Missing Data and Non-compliance Data in Clinical End-point Equivalence Studies
Stella Grosser, FDA  Carol Kim, FDA  *Wanjie Sun, FDA  Aotian Yang, GWU 

Keywords: Missing data, Non-compliance data, Bioequivalence, Generics

In clinical trials, patients may drop out for various reasons (e.g. lack of efficacy, treatment-related side-effects, or factors unrelated to the trial) (Heyting et al 1992). Non-compliance also happens very often, such as poor compliance rate, out-of-window visits, and so on. Drop out and non-compliance can be balanced or imbalanced between treatment groups. Methods to handle missing data have been studied extensively in superiority trials for new drugs (Little and Rubin 2002, Molenberghs and Kenward 2007, Ibramhim JG and Molenberghs 2009, Siddiqui et al 2009, etc.). However, the impact of missing data and non-compliance data on bioequivalence trials for generic drugs, particularly, clinical end-point equivalence studies, has seldom been investigated.

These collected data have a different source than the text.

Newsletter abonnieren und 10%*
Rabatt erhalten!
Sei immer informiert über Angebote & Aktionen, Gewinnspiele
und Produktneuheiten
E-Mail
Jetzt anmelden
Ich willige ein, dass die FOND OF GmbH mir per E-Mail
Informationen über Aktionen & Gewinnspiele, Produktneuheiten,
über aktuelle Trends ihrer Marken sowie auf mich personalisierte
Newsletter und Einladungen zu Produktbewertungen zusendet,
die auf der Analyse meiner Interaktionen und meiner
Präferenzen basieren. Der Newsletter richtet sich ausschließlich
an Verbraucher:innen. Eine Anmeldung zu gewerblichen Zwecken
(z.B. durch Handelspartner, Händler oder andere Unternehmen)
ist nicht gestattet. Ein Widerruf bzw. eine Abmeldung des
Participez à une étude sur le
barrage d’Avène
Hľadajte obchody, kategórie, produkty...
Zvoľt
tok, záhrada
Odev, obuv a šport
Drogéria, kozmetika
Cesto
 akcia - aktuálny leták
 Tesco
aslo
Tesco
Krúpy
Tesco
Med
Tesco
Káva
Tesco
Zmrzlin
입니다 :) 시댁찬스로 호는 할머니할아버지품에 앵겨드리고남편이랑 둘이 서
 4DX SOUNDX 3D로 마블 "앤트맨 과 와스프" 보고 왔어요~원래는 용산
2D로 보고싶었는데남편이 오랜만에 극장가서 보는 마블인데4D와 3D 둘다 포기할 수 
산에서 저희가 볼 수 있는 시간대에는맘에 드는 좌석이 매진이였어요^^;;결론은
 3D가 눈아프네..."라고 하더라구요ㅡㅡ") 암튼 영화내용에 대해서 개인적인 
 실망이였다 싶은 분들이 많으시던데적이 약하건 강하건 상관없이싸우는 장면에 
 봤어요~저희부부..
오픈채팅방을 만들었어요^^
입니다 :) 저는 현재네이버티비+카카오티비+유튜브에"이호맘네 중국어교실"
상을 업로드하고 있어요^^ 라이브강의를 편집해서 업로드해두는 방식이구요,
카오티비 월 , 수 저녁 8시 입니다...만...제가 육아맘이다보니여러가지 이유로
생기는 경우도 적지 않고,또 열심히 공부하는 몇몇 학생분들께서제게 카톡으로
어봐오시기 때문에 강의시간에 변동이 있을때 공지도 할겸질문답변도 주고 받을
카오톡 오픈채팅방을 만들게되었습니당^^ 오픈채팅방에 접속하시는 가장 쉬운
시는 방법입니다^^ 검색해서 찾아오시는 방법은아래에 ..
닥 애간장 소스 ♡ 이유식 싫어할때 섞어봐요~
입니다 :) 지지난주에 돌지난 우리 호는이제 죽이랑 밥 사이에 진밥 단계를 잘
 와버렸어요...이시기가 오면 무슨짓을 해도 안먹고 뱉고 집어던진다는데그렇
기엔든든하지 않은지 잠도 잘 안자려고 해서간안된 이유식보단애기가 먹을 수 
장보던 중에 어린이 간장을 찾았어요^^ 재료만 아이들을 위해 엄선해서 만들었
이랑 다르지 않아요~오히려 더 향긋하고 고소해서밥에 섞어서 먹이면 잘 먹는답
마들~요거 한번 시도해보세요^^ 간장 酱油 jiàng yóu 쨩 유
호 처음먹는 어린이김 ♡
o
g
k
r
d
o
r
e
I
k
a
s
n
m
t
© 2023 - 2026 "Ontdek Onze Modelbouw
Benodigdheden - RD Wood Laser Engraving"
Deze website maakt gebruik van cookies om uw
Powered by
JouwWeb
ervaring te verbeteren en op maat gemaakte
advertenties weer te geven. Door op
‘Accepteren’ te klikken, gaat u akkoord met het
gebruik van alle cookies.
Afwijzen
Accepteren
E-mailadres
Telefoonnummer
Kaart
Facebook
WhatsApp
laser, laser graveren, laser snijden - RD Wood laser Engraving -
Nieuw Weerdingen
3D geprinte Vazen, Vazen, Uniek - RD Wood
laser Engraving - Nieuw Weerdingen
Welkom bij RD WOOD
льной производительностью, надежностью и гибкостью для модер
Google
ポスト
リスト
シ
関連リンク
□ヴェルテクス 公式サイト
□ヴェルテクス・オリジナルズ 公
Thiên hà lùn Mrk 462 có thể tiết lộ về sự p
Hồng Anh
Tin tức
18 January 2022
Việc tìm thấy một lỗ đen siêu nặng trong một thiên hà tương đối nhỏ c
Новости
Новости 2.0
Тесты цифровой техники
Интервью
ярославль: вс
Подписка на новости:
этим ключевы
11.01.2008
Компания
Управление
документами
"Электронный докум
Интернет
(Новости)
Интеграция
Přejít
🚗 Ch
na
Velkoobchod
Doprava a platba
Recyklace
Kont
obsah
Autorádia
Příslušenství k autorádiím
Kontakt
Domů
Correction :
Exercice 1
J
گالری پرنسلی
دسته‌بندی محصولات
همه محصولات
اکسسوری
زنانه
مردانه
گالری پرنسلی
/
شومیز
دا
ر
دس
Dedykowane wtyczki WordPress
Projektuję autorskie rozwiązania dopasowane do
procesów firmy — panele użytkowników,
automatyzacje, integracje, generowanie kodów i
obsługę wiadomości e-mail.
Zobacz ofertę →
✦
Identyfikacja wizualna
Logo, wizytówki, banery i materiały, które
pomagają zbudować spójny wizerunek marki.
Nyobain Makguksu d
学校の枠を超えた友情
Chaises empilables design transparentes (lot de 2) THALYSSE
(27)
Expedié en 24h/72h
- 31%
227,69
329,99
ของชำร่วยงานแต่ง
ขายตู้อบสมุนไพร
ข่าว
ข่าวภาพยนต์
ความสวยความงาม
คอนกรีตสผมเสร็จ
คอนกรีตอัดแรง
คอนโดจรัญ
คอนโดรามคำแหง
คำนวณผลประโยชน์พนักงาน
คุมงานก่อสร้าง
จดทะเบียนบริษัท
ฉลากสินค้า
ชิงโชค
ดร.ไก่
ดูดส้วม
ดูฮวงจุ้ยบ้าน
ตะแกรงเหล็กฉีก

With the institution of the Generic Drug User Fee Act (GDUFA) in 2012, it becomes a pressing task to study the dropout pattern in the current ANDA submissions, to test the robustness of the current practice for handling missing and non-compliance data in clinical end-point equivalence studies, and to propose feasible sensitivity methods. In this presentation, a meta-analysis will be discussed to evaluate the missing data/non-compliance patterns in the ANDA clinical end-point bioequivalence studies using topical drugs for treatment of acne vulgaris as an example. Simulation results will be presented to evaluate the bias and efficiency of the current practice under different missing data mechanisms (missing completely at random, missing at random, missing not at random) and different non-compliance mechanisms. Sensitivity analysis will be briefly discussed in bioequivalence tests.